» What to do
Go through the data below and return each line containing the word "down".

» Data records

_ _ _

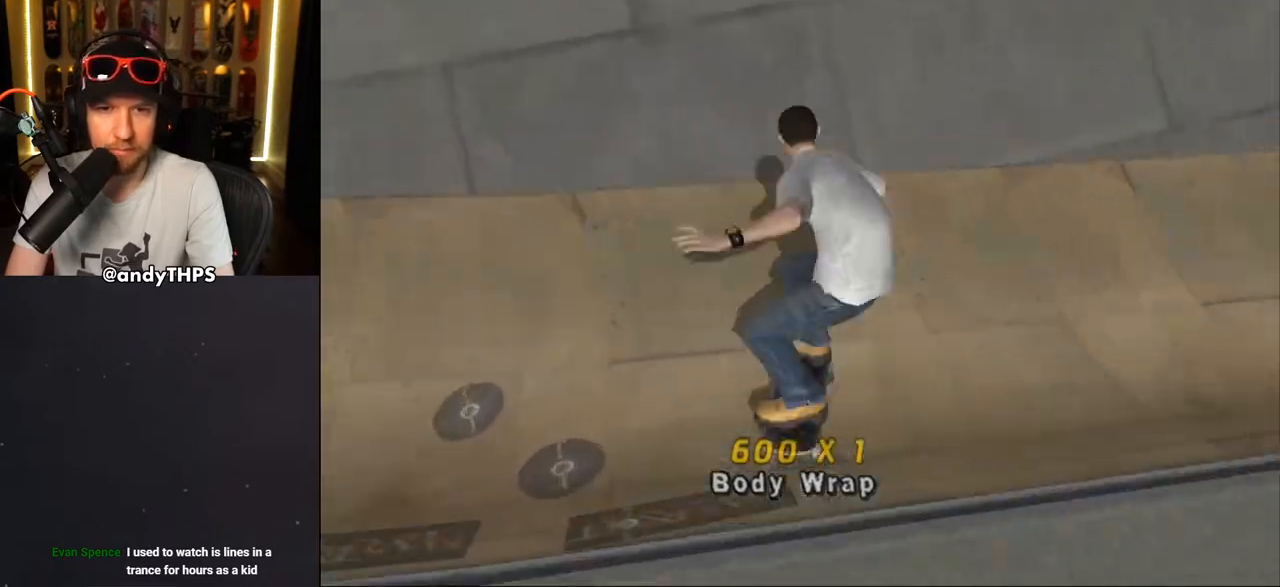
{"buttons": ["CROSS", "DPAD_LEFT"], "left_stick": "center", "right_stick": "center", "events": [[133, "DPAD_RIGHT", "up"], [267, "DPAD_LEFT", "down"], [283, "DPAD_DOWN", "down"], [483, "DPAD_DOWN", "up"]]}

_ _ _

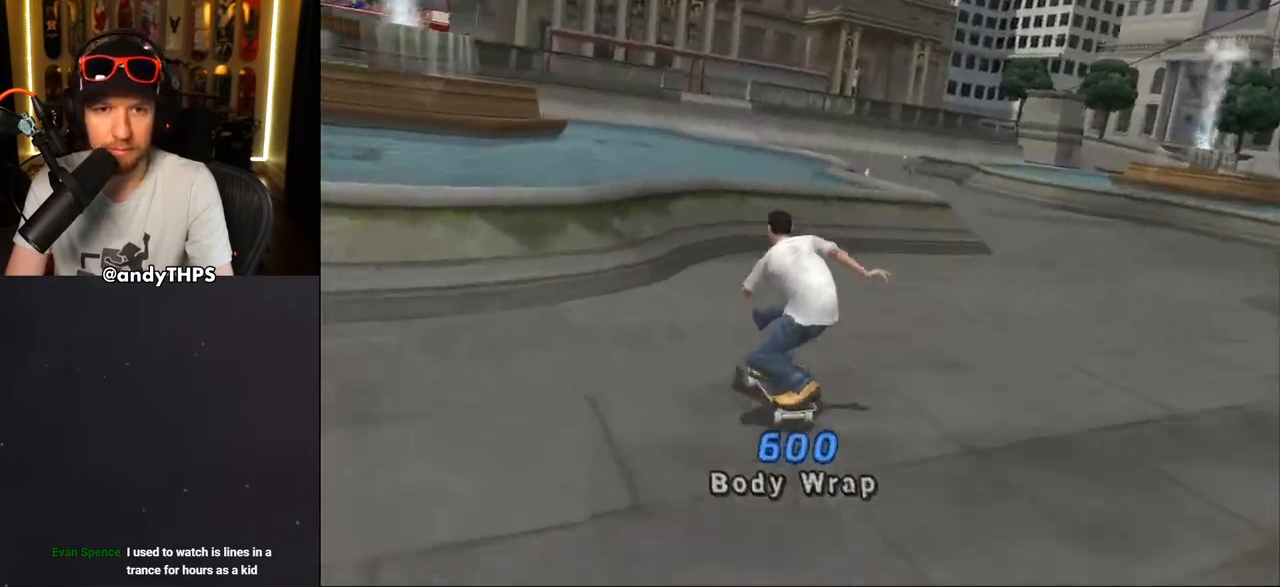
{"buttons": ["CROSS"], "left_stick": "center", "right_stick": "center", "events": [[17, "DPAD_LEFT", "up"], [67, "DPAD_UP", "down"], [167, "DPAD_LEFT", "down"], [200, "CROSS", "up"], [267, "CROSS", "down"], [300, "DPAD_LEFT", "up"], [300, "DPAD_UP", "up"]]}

_ _ _

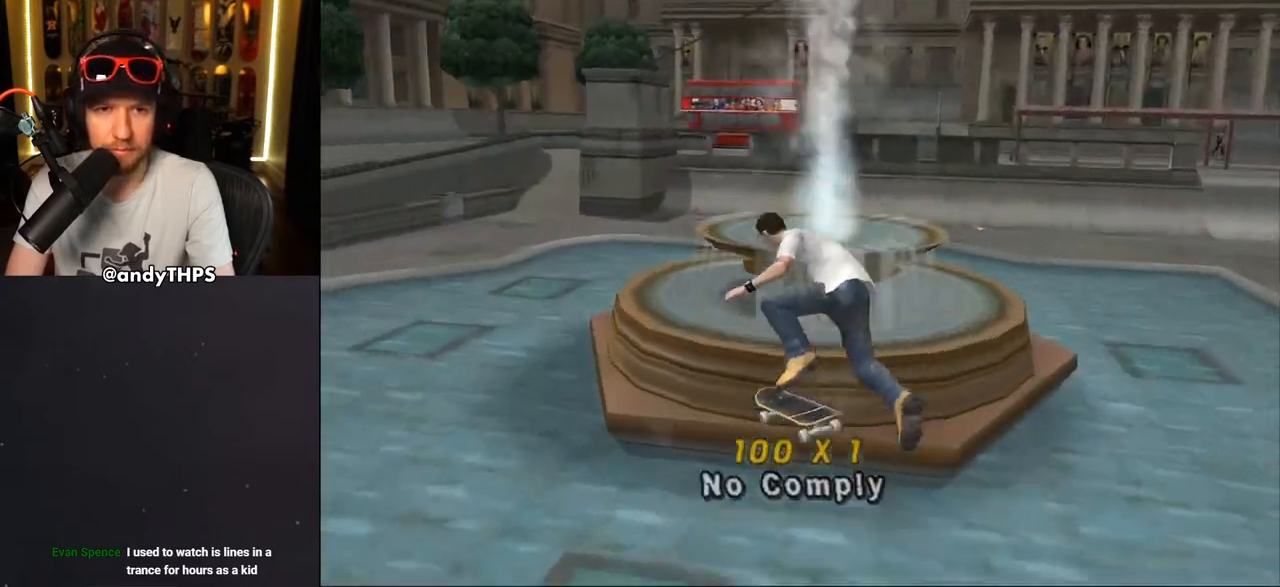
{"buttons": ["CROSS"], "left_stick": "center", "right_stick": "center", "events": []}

_ _ _

» Finished exercise
{"buttons": ["CROSS", "DPAD_LEFT"], "left_stick": "center", "right_stick": "center", "events": [[133, "DPAD_RIGHT", "up"], [267, "DPAD_LEFT", "down"], [283, "DPAD_DOWN", "down"], [483, "DPAD_DOWN", "up"]]}
{"buttons": ["CROSS"], "left_stick": "center", "right_stick": "center", "events": [[17, "DPAD_LEFT", "up"], [67, "DPAD_UP", "down"], [167, "DPAD_LEFT", "down"], [200, "CROSS", "up"], [267, "CROSS", "down"], [300, "DPAD_LEFT", "up"], [300, "DPAD_UP", "up"]]}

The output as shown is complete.